* _DATA UNDER STUDY_
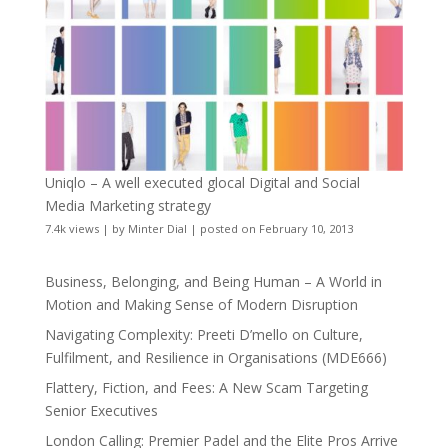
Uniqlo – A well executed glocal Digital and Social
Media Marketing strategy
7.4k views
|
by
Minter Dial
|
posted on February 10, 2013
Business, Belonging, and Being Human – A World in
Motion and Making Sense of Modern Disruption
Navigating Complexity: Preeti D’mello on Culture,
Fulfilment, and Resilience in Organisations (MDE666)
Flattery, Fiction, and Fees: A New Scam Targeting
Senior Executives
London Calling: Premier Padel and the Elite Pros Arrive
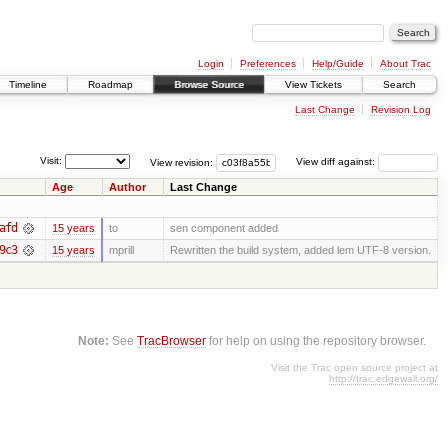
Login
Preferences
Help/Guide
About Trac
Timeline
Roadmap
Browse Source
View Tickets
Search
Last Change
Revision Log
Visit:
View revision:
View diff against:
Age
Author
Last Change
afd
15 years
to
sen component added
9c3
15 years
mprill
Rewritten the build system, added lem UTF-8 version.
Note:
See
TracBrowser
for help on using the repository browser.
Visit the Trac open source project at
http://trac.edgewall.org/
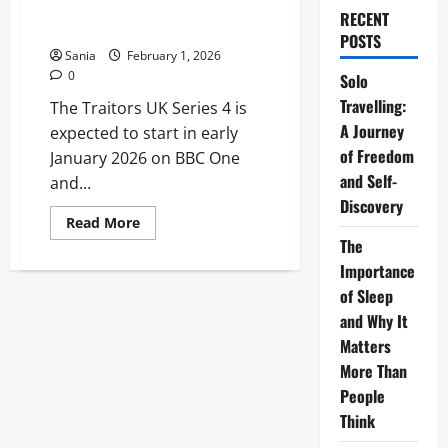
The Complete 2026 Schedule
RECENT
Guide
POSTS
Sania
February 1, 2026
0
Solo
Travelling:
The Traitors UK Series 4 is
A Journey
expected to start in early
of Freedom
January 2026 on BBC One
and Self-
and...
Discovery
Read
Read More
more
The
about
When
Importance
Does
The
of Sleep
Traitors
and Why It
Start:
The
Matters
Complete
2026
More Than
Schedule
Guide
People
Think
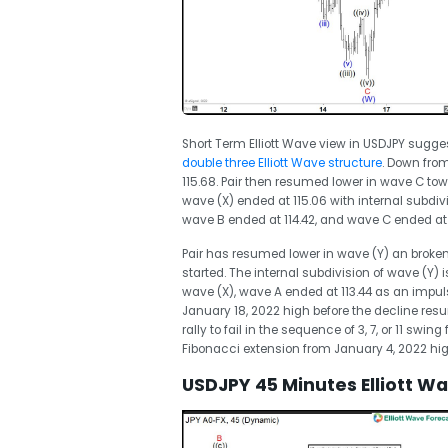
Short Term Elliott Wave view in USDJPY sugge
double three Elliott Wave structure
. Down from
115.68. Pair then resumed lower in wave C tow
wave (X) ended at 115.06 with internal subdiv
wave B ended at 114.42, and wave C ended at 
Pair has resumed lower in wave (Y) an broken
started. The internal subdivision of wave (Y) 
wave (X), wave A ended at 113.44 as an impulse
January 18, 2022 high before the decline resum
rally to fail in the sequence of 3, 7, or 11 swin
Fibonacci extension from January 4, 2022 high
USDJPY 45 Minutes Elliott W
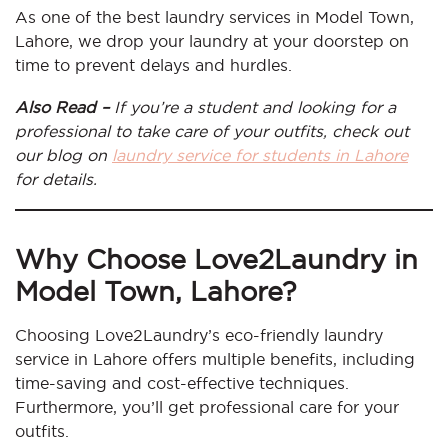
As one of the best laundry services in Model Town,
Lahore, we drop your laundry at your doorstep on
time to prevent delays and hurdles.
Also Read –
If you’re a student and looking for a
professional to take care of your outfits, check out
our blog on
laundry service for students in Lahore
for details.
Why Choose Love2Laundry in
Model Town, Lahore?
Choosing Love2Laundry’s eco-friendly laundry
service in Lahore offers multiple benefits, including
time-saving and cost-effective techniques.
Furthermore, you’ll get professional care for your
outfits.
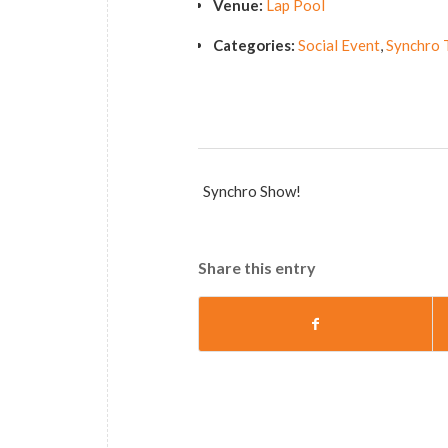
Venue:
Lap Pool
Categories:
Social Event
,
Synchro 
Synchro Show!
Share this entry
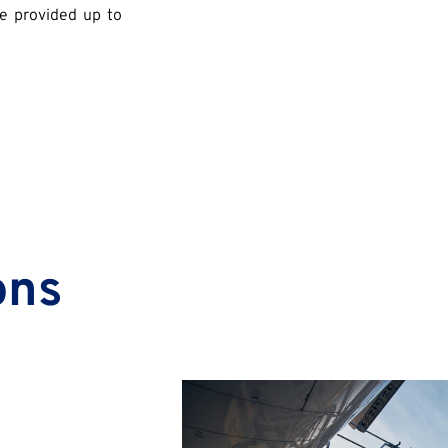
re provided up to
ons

--

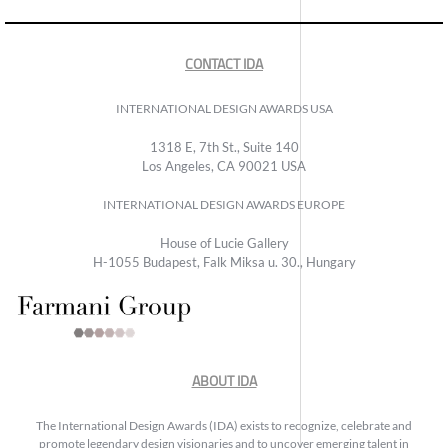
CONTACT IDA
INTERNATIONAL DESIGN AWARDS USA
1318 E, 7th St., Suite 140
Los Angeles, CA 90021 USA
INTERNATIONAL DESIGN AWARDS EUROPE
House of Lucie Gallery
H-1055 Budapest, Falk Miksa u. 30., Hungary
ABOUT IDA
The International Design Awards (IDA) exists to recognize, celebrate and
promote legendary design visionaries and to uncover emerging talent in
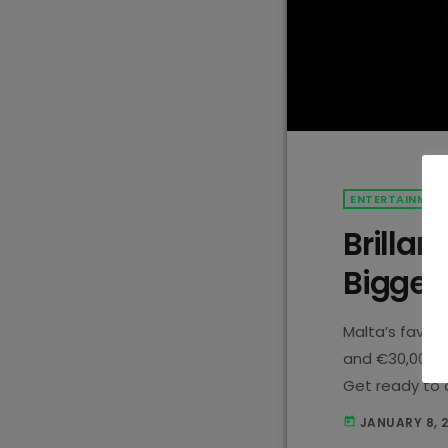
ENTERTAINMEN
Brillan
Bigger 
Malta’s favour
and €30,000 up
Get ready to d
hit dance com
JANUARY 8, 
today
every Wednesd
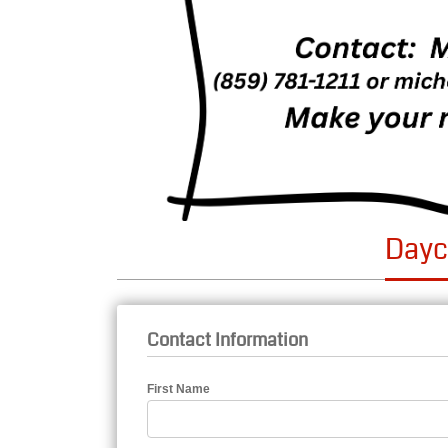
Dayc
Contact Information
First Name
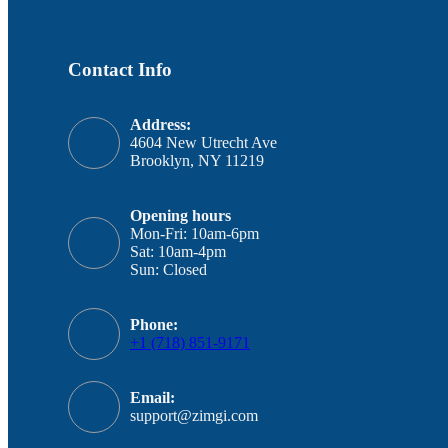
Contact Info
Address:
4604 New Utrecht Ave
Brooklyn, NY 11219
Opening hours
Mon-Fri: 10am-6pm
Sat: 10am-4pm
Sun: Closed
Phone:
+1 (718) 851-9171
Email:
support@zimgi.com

---

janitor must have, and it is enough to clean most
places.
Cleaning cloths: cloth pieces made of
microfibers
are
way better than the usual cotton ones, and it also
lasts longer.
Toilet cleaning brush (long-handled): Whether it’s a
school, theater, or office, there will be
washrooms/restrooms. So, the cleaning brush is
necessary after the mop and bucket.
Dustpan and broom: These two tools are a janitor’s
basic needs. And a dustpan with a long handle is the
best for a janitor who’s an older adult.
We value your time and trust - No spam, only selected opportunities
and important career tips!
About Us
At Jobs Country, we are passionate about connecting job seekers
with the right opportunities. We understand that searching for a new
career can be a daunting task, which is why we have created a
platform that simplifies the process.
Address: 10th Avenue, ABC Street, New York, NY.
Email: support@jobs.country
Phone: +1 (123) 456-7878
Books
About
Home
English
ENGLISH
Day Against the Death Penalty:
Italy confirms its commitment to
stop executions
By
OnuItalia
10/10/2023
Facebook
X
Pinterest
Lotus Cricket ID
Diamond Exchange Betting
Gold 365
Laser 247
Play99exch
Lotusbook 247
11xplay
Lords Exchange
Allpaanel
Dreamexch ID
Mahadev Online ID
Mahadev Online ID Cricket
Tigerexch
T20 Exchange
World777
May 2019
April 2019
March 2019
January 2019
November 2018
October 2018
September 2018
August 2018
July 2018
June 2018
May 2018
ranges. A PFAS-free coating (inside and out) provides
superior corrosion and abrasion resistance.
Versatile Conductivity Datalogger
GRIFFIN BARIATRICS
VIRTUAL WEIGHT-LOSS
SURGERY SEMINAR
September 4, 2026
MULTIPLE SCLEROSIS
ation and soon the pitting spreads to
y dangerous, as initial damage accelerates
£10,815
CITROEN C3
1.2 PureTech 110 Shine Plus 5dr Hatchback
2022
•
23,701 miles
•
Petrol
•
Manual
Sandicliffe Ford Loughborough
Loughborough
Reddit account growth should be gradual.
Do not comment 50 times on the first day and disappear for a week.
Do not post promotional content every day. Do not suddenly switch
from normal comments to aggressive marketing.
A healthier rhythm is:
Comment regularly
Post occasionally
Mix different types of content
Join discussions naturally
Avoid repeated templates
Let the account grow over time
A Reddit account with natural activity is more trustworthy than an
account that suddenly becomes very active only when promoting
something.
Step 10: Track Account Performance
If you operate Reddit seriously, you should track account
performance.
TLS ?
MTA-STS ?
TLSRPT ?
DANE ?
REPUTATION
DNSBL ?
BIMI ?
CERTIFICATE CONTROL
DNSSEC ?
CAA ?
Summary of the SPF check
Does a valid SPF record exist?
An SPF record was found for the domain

* _WHAT THE TASK ASKS_
Count the lines in the entries that contain the word "internal" and give only the number.

* _SOLUTION TO THE PROBLEM_
2